More than half of all studies on the reproducibility of cervical ROM have inappropriately used T-tests or repeated measures ANOVA, which are not considered true reliability statistics . The ICC is used in only a few studies . ICC values are known to be dependent on the variation in the study population . As can be seen from the visual representation of agreement (Figure 2), the active ROM values for lateral flexion are somewhat more clustered together (a smaller range) than the other two planes. The more homogeneous values might give some explanation for the somewhat lower ICCs for lateral flexion, and the wider range of values result in higher ICCs for rotation. Likewise, the larger variation in active ROM values in the high pain intensity group might also explain the higher ICCs compared to the low pain intensity group.
Studies that measure ROM for patients with neck disorders are scarce. A systematic review identified that only 6 studies assessed reliability in patients with cervical disorders and of these only 2 studies had more than 30 subjects . Two studies reported on the reproducibility of the EDI-320 for cervical ROM in healthy subjects [10, 11]. The first one reported acceptable agreement results and found that more than 90% of the successive ratings for cervical flexion and lateral flexion by two raters were within a range between 0–10 degrees . The other study only investigated flexion and extension, and reported moderate to high intra-rater reliability (flexion ICC 0.77, extension 0.79–83) and somewhat lower inter-rater reliability (flexion ICC 0.66–0.73; extension ICC 0.66–0.80) . The authors of this study report that the reliability could be improved by using a standardized protocol. Comparison of ICC values between different studies is hampered by the dependency of ICC values on the variability of range of motion values of the population under study . De Winter et al showed that for measurements of range of motion in 155 patients with shoulder complaints, the ICC were high for the affected shoulder (ICC = 0.83) and low for the non-affected shoulder (ICC = 0.28). This difference was completely due to variability of range of motion found for the affected shoulder, which was large and the non-affected shoulder, which was low.

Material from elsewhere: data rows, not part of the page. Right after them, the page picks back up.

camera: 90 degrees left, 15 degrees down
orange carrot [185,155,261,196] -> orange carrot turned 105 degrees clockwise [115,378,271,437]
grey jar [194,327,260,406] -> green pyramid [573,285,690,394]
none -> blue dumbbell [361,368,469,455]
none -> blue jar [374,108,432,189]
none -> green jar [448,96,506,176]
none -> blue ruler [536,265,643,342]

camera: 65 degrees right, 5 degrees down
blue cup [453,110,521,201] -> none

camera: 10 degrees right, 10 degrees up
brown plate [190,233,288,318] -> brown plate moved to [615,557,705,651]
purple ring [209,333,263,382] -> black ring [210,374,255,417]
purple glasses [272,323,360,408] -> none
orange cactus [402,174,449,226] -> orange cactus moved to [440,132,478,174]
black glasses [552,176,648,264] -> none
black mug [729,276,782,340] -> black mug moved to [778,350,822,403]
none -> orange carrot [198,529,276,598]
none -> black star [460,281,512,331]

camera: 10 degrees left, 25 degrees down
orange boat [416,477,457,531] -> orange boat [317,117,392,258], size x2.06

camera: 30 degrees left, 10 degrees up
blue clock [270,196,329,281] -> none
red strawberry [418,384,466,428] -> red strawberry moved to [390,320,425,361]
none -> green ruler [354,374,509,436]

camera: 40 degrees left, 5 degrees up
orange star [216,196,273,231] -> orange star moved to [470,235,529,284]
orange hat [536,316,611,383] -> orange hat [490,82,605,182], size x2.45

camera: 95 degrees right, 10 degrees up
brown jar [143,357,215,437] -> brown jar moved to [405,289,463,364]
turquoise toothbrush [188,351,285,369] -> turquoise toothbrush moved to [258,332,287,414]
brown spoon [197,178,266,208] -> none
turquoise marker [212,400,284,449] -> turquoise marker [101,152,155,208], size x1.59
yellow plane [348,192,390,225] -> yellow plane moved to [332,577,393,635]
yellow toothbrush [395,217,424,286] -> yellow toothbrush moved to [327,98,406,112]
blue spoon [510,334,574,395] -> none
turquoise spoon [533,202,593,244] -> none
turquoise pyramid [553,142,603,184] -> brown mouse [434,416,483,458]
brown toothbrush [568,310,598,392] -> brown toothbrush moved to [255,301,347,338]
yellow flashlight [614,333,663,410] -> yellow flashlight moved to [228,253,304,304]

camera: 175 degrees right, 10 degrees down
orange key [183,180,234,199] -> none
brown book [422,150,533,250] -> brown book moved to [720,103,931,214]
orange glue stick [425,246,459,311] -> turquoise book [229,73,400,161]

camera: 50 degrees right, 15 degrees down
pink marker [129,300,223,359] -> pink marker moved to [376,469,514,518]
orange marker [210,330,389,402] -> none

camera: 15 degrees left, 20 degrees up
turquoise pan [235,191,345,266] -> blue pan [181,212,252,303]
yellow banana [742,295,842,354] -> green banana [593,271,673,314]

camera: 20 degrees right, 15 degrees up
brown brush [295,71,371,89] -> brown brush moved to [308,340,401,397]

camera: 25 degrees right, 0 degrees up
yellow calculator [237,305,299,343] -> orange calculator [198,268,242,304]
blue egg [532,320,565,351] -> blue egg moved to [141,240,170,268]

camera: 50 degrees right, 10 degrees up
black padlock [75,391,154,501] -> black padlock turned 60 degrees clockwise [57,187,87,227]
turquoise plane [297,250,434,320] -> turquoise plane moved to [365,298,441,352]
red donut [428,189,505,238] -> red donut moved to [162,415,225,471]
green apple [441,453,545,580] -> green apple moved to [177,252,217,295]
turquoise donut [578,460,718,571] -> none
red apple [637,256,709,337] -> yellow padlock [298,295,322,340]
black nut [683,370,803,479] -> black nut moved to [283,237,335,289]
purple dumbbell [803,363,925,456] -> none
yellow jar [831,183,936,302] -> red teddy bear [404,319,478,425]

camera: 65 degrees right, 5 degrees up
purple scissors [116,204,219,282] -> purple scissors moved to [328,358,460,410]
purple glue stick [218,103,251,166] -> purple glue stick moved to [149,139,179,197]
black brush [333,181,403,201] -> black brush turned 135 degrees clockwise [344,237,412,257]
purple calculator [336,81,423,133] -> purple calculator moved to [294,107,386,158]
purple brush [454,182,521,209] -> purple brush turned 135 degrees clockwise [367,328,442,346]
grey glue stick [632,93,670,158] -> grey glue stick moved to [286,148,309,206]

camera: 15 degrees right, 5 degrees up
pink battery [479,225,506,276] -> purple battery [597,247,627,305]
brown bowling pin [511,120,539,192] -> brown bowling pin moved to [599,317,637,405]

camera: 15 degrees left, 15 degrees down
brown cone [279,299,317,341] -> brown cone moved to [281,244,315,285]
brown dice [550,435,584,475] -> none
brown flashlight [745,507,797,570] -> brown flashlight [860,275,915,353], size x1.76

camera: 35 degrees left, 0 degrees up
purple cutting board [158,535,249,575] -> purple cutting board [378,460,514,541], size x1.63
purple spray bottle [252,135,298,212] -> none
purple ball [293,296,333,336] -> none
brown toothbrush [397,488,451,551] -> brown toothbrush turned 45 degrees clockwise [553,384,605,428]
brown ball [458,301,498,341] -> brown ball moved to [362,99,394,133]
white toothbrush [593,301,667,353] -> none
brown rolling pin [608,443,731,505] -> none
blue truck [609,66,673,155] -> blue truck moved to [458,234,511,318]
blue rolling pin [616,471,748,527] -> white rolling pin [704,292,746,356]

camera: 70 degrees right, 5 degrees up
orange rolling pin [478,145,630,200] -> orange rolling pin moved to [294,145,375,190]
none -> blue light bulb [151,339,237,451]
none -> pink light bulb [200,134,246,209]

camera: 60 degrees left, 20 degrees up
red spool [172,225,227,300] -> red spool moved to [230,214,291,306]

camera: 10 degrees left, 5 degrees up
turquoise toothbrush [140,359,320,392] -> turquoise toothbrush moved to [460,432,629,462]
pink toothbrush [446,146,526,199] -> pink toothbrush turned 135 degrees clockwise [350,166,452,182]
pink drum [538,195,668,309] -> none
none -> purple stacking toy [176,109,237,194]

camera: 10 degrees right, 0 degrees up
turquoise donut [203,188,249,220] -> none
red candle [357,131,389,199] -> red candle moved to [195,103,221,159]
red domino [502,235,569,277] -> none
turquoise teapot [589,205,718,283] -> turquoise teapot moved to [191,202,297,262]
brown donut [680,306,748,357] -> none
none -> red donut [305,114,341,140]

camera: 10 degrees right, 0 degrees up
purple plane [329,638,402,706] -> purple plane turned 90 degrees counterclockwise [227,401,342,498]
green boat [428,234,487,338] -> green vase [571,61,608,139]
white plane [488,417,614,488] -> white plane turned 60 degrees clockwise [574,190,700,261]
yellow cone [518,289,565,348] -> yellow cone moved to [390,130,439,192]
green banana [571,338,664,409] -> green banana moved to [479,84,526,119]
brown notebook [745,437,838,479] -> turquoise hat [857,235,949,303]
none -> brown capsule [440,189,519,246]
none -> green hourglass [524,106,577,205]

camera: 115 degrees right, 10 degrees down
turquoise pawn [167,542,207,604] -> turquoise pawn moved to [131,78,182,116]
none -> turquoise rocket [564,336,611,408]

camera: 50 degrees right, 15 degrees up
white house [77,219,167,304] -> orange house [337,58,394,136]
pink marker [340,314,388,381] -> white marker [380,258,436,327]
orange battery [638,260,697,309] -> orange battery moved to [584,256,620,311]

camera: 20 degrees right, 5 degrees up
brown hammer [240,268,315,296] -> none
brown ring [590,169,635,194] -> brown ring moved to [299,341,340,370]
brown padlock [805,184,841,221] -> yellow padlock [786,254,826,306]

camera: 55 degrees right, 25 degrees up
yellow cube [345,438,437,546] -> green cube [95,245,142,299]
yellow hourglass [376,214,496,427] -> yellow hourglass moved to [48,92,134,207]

The CROM device is the most frequently reported measure for cervical ROM and variable ICC values have been reported, both alone or when compared to other ROM instruments [8, 25, 26]. One study on patients with cervical spine disorders reported inter-rater ICCs for active ROM greater than 0.80 with the Cervical Range of Motion Device (CROM device) compared to ICCs lower than 0.80 for visual estimation and a universal goniometer (Youdas et al 1991). Considering the results of this study it would be interesting to directly compare the CROM device with the EDI-320 inclinometer in a future study.
Our population consisted of patients with non-specific neck pain, readers can compare the patient profile presented in this article with their own patients. The measurement procedure is quick and simple, which we hope will facilitate replication of our reproducibility design in other clinical settings.